**REQUIREMENT**
Write out every line of the listing below, keeping each one word for word.

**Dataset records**
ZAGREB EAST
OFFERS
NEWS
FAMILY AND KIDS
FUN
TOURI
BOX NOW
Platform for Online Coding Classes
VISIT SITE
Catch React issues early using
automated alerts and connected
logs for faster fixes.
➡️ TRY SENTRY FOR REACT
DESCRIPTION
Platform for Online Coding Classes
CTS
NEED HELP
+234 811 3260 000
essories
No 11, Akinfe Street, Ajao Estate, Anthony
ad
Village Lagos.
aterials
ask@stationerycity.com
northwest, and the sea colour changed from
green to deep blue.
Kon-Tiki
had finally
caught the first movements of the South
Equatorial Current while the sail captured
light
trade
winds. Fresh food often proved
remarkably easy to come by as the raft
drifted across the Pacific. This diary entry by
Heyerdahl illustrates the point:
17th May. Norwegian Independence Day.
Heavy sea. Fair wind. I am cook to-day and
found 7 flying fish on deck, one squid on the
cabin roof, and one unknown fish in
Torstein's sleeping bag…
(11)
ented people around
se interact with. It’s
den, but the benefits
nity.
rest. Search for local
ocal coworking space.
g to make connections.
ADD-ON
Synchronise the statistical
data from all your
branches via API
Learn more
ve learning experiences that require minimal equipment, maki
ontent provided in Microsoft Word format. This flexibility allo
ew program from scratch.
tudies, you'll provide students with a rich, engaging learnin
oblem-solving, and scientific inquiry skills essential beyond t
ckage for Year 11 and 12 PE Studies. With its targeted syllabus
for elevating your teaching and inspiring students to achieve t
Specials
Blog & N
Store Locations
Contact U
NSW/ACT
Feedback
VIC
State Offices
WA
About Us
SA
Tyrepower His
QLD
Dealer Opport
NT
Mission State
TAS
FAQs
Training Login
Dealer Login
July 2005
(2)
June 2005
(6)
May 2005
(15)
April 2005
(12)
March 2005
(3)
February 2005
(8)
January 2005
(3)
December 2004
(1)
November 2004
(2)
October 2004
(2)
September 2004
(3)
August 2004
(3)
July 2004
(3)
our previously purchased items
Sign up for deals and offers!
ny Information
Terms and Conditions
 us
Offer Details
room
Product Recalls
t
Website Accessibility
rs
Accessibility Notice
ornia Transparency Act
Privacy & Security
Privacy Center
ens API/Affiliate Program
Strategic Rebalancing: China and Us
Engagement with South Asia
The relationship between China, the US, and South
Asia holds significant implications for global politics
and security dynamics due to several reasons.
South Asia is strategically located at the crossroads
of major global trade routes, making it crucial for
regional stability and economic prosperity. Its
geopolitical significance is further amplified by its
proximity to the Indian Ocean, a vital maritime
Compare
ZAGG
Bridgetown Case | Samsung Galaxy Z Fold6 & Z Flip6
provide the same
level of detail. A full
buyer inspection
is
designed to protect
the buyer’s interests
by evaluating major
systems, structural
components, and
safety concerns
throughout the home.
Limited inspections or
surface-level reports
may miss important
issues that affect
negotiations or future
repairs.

**ANSWER TO THE EXERCISE**
ZAGREB EAST
OFFERS
NEWS
FAMILY AND KIDS
FUN
TOURI
BOX NOW
Platform for Online Coding Classes
VISIT SITE
Catch React issues early using
automated alerts and connected
logs for faster fixes.
➡️ TRY SENTRY FOR REACT
DESCRIPTION
Platform for Online Coding Classes
CTS
NEED HELP
+234 811 3260 000
essories
No 11, Akinfe Street, Ajao Estate, Anthony
ad
Village Lagos.
aterials
ask@stationerycity.com
northwest, and the sea colour changed from
green to deep blue.
Kon-Tiki
had finally
caught the first movements of the South
Equatorial Current while the sail captured
light
trade
winds. Fresh food often proved
remarkably easy to come by as the raft
drifted across the Pacific. This diary entry by
Heyerdahl illustrates the point:
17th May. Norwegian Independence Day.
Heavy sea. Fair wind. I am cook to-day and
found 7 flying fish on deck, one squid on the
cabin roof, and one unknown fish in
Torstein's sleeping bag…
(11)
ented people around
se interact with. It’s
den, but the benefits
nity.
rest. Search for local
ocal coworking space.
g to make connections.
ADD-ON
Synchronise the statistical
data from all your
branches via API
Learn more
ve learning experiences that require minimal equipment, maki
ontent provided in Microsoft Word format. This flexibility allo
ew program from scratch.
tudies, you'll provide students with a rich, engaging learnin
oblem-solving, and scientific inquiry skills essential beyond t
ckage for Year 11 and 12 PE Studies. With its targeted syllabus
for elevating your teaching and inspiring students to achieve t
Specials
Blog & N
Store Locations
Contact U
NSW/ACT
Feedback
VIC
State Offices
WA
About Us
SA
Tyrepower His
QLD
Dealer Opport
NT
Mission State
TAS
FAQs
Training Login
Dealer Login
July 2005
(2)
June 2005
(6)
May 2005
(15)
April 2005
(12)
March 2005
(3)
February 2005
(8)
January 2005
(3)
December 2004
(1)
November 2004
(2)
October 2004
(2)
September 2004
(3)
August 2004
(3)
July 2004
(3)
our previously purchased items
Sign up for deals and offers!
ny Information
Terms and Conditions
 us
Offer Details
room
Product Recalls
t
Website Accessibility
rs
Accessibility Notice
ornia Transparency Act
Privacy & Security
Privacy Center
ens API/Affiliate Program
Strategic Rebalancing: China and Us
Engagement with South Asia
The relationship between China, the US, and South
Asia holds significant implications for global politics
and security dynamics due to several reasons.
South Asia is strategically located at the crossroads
of major global trade routes, making it crucial for
regional stability and economic prosperity. Its
geopolitical significance is further amplified by its
proximity to the Indian Ocean, a vital maritime
Compare
ZAGG
Bridgetown Case | Samsung Galaxy Z Fold6 & Z Flip6
provide the same
level of detail. A full
buyer inspection
is
designed to protect
the buyer’s interests
by evaluating major
systems, structural
components, and
safety concerns
throughout the home.
Limited inspections or
surface-level reports
may miss important
issues that affect
negotiations or future
repairs.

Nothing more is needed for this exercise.